**Excerpt provided**.

• • • •

Just as computers assist detectives in finding people by comparing fingerprints from crime scenes with millions in databases, Argonne National Laboratory scientists are using computers to mine genetic information from pathogens, people and plants. This information is essential to progress in medical science and biotechnology.
“The biology revolution came about with the massive sequencing of the genomes,” said Natalia Maltsev, head of Argonne's bioinformatics group in the Mathematics and Computer Science Division. “Genomes are in essence the blueprints of the organisms. Currently there are 294 completely sequenced genomes publicly available, and more than 1,500 are in the pipeline.
“When the genomes are sequenced, it is just an alphabet soup,” Maltsev said. The genomic data provide a string of letter-pairs that represent a genome's chemical bases.” The string is long – the human genome alone has 3 billion base pairs. “The information is in there, but we need to extract it.”
By comparing data, these researchers can take a small amount of known information from one genome – for example, genes involved in energy production – and compare it to all other genomes. If the same sequences are found in other genomes, that solves a small segment of the genome under study.
Piecing these bits of biological information together by using computers is a relatively new field called bioinformatics. Argonne researchers are the first in the field of bioinformatics to use hundreds of computers around the clock to analyze genomic information.
For example, comparison of pathogenic and nonpathogenic Mycobacterium species revealed that these strains differ by several genes – which means that these genes can be implicated in causing disease. Knowing these genes, computers can seek them out in other genomes, and when they are found, their presence tells researchers that organism is potentially pathogenic. Medical researchers can use this data to develop treatments.
Argonne's contributions to bioinformatics include developing databases and analytical tools using an Argonne-developed technology to perform rapid calculations, and guiding biological research.
This bioinformatics research is a key component of Argonne's multi-million dollar, multi-disciplinary structural biology program, which provides bioinformatics guidance to researchers that can reduce the cost of identifying unique structures of medical and biotechnological significance.
Argonne's computational biologists have created databases and tools to extract important information from the genetic “alphabet soup.” Their main database, PUMA2, combines information from 22 databases.
“We set up PUMA2,” Maltsev said, “because we are interested in evolution – the fundamental questions – what is the same and what is different in each organism and how it affects function.”

• • • •

**Information supplied**.
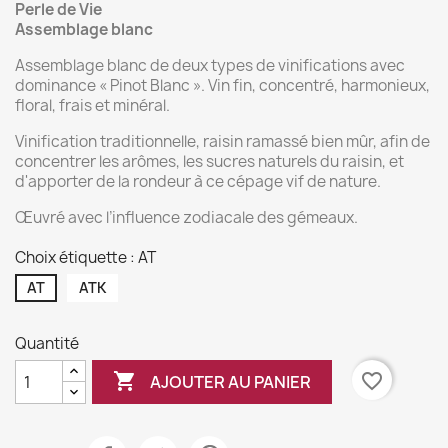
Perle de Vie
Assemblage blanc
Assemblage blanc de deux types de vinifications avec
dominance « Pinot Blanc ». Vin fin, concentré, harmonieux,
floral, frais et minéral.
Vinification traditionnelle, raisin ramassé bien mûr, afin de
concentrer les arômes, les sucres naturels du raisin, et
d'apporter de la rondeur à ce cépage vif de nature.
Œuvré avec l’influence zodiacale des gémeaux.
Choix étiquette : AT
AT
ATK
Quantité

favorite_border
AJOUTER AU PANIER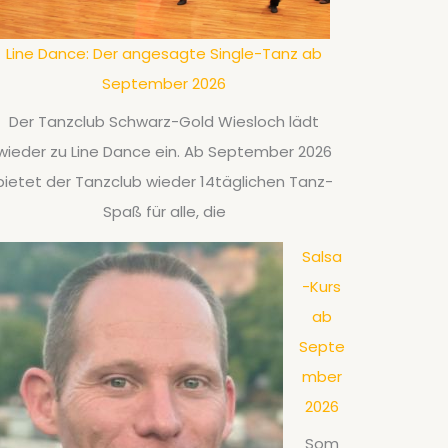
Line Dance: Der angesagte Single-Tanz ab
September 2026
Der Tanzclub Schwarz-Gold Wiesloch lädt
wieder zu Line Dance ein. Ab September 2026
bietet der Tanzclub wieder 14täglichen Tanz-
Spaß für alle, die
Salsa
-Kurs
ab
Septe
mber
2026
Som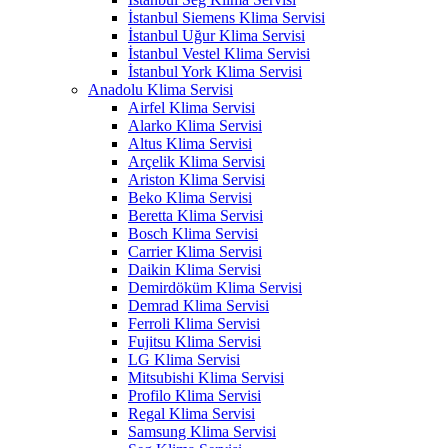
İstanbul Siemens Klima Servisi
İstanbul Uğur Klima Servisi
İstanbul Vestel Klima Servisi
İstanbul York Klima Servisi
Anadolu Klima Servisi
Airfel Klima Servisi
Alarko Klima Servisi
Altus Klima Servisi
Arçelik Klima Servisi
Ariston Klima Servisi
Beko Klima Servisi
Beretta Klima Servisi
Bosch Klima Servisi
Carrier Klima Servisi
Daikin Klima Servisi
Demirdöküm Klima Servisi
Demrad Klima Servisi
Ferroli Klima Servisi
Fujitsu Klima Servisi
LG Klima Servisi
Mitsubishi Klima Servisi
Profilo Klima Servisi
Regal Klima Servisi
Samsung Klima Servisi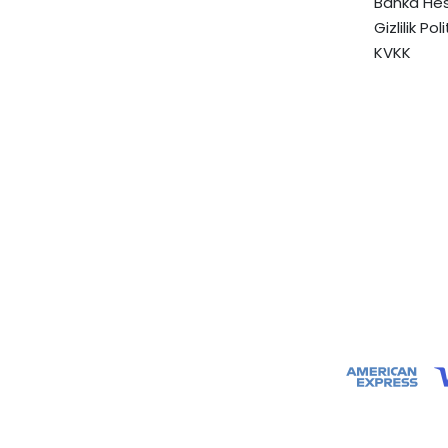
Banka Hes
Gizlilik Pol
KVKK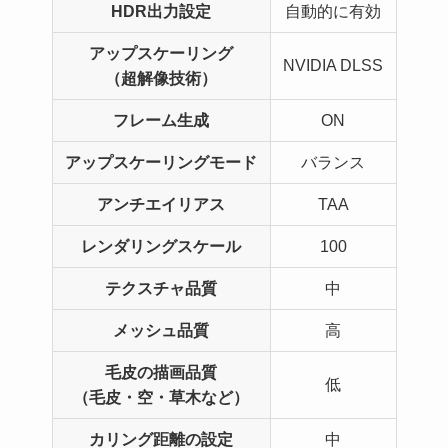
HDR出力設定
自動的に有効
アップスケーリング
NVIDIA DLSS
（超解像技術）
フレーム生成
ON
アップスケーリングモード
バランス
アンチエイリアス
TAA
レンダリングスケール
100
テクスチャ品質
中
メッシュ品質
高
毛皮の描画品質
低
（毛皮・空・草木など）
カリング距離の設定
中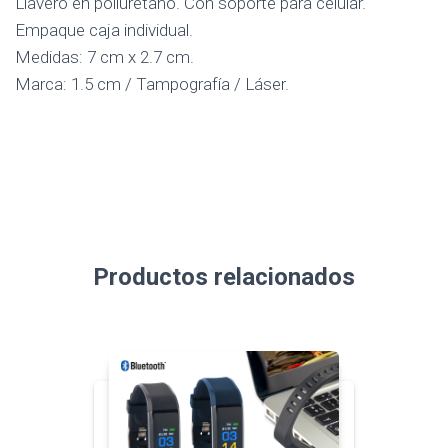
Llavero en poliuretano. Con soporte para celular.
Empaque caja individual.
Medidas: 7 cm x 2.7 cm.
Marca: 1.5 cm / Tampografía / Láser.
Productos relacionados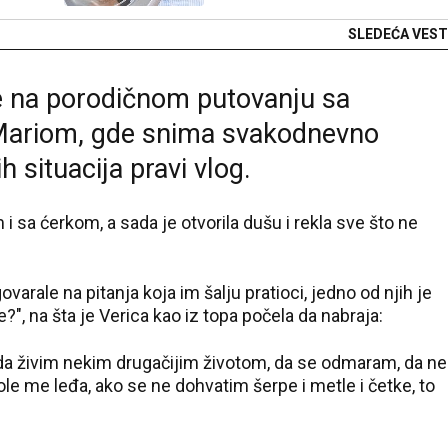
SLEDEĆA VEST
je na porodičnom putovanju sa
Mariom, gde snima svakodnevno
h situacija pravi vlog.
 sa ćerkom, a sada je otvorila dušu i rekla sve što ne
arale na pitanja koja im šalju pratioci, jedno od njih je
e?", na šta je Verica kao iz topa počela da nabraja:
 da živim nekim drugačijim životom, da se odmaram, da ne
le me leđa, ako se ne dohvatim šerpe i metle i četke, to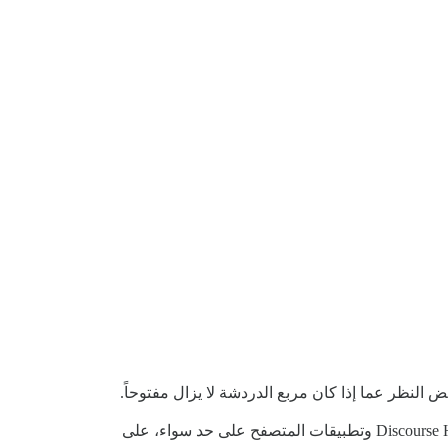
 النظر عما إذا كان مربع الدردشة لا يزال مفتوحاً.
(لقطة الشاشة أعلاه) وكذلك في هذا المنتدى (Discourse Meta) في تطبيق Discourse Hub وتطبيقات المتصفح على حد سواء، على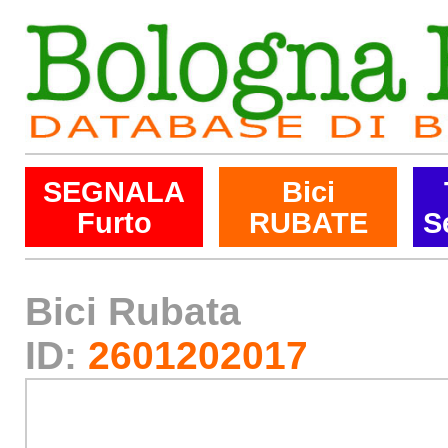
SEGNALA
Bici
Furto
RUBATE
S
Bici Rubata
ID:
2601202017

• • • •

**Exercise requirements**.
- a) According to the bioinformatics article, how many completely sequenced genomes are currently publicly available?
- b) Rewrite the paragraph of the bioinformatics article that begins "For example, comparison of pathogenic" as a short bulleted list, keeping its main facts.
- c) List every figure that the bioinformatics article writes with numerals.
The listing above is separate material from the bioinformatics article.

**Solved problems**.
- a) 294

- b)
- Comparing pathogenic and nonpathogenic Mycobacterium species showed that these strains differ by several genes.
- Those genes can therefore be implicated in causing disease.
- Computers can search other genomes for these genes, and finding them tells researchers the organism is potentially pathogenic.
- Medical researchers can use this data to develop treatments.

- c)
- 294
- 1,500
- 3 billion
- 22